**Text excerpt**

— Begin —

The weekend of October 3 and 4 saw both Formula 1 and MotoGP move into their final phase. Formula 1 went racing in Japan: after that only two races left and both flyaways – to Brazil and the finale at first time track Abu Dhabi.

MotoGP was in Portugal and Rossi, leading the Championship by 30 points going in to the weekend was looking to maintain his record of nine visits to Estoril and nine podiums. The bike boys also have two flyaways to come: Philip Island (Australia) and Malaysia, but return to Europe and Valencia for their grande finale.

Formula 1 went to Japan on the back of controversy – Renault’s race-fixing of the 2008 Singapore Grand Prix but, as is the way in F1, the talk this time was not about that, but all about Fernando Alonso’s move to Ferrari for 2010. One of the worst kept secrets in the paddock, this news “broke” during the preceding week and set off a predictable discussion about what this meant for everyone else. Where would Raikkonen go – back to McLaren? What about Heikki – one Finn in, one out, perhaps to Renault? Rosberg and Barrichello to swap at Brawn and Williams – maybe Mercedes taking a stake-holding in the Brawn team?

So much chatter that it almost drowned out the events of qualifying, but thanks to some rather careless driving, qually became unusually tense and exciting. The second session was red-flagged twice and the final session ended under a red flag – all of which threw the grid into some disarray.

— End —

**Required work**
A. Translate this sentence from the motorsport report into Spanish: "The second session was red-flagged twice and the final session ended under a red flag – all of which threw the grid into some disarray."
B. From the motorsport report, reproduce the passage between "The weekend of" and "track Abu Dhabi.", inclusive.
C. Recast the paragraph of the motorsport report that begins "Formula 1 went to Japan on the back of controversy" as a short bulleted list that keeps its main facts.

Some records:
— Begin —

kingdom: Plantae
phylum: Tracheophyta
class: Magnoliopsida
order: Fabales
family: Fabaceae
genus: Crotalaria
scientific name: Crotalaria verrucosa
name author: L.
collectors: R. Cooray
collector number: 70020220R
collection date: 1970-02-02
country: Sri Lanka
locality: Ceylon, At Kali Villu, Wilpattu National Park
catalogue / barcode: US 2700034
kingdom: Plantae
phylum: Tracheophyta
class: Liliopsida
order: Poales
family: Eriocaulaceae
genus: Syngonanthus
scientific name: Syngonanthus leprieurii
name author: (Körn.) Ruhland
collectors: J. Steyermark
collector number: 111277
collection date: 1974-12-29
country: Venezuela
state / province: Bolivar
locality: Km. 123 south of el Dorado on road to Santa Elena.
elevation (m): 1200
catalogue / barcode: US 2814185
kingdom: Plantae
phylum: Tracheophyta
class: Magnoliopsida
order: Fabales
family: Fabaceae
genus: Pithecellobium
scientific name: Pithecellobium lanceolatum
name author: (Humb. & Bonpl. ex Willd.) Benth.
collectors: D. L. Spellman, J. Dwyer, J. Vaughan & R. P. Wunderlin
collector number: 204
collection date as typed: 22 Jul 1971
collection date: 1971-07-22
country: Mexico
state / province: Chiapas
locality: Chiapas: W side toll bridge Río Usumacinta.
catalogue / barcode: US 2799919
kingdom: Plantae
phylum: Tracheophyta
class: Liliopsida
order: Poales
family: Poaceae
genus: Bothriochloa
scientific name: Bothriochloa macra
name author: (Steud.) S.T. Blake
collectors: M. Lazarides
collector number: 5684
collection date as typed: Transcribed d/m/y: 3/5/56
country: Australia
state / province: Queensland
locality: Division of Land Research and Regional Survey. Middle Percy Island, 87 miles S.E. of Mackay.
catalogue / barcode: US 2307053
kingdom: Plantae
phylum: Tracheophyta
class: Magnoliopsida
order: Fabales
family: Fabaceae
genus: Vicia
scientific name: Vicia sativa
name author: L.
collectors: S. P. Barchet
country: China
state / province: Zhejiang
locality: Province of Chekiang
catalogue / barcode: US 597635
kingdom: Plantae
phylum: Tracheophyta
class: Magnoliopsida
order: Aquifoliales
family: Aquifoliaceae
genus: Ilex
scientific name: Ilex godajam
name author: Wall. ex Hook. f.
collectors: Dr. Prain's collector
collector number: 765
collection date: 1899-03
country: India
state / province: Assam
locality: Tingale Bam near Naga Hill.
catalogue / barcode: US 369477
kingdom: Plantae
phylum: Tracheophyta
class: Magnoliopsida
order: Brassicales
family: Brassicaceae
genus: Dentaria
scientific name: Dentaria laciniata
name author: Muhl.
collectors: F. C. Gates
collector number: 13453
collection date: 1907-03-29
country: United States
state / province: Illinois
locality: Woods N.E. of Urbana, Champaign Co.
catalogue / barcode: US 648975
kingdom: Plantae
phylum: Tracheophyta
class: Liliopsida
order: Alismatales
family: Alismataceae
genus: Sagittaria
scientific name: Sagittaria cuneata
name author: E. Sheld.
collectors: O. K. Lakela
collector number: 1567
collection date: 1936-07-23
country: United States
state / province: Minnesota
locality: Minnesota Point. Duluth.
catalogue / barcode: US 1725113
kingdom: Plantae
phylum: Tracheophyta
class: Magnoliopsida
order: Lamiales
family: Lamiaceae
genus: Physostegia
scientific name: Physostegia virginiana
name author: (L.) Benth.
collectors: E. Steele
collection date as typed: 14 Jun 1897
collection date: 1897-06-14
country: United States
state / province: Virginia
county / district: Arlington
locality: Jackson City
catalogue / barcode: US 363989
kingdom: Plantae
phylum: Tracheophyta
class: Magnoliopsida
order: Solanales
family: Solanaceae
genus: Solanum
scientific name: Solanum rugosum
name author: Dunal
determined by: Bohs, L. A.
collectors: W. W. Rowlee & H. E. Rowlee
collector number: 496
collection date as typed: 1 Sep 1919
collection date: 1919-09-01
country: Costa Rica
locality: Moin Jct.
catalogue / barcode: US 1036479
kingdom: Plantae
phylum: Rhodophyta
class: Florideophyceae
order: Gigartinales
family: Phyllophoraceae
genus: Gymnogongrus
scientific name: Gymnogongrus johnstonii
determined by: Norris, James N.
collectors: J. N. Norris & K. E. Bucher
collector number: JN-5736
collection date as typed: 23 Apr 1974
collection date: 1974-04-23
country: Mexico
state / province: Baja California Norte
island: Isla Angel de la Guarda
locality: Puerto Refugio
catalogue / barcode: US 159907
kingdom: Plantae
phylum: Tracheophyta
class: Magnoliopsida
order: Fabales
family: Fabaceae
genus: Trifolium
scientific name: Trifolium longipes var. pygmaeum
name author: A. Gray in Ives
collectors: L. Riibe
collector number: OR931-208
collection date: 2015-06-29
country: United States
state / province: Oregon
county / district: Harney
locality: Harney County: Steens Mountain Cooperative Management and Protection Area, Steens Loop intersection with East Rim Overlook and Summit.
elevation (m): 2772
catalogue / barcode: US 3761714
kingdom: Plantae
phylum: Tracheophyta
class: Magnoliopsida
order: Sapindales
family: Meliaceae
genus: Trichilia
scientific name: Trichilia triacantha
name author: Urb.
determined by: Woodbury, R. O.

— End —

**Response list**
A. La segunda sesión fue interrumpida con bandera roja dos veces y la sesión final terminó bajo bandera roja, todo lo cual provocó cierto desorden en la parrilla.

B.
The weekend of October 3 and 4 saw both Formula 1 and MotoGP move into their final phase. Formula 1 went racing in Japan: after that only two races left and both flyaways – to Brazil and the finale at first time track Abu Dhabi.

C.
- Formula 1 arrived in Japan amid controversy over Renault's race-fixing of the 2008 Singapore Grand Prix.
- The talk centered instead on Fernando Alonso's move to Ferrari for 2010.
- This poorly kept paddock secret "broke" the week before and set off discussion about what it meant for everyone else.
- Speculation included whether Raikkonen would go back to McLaren and whether Heikki would leave, perhaps for Renault.
- There was also talk of Rosberg and Barrichello swapping between Williams and Brawn, and of Mercedes possibly taking a stake in the Brawn team.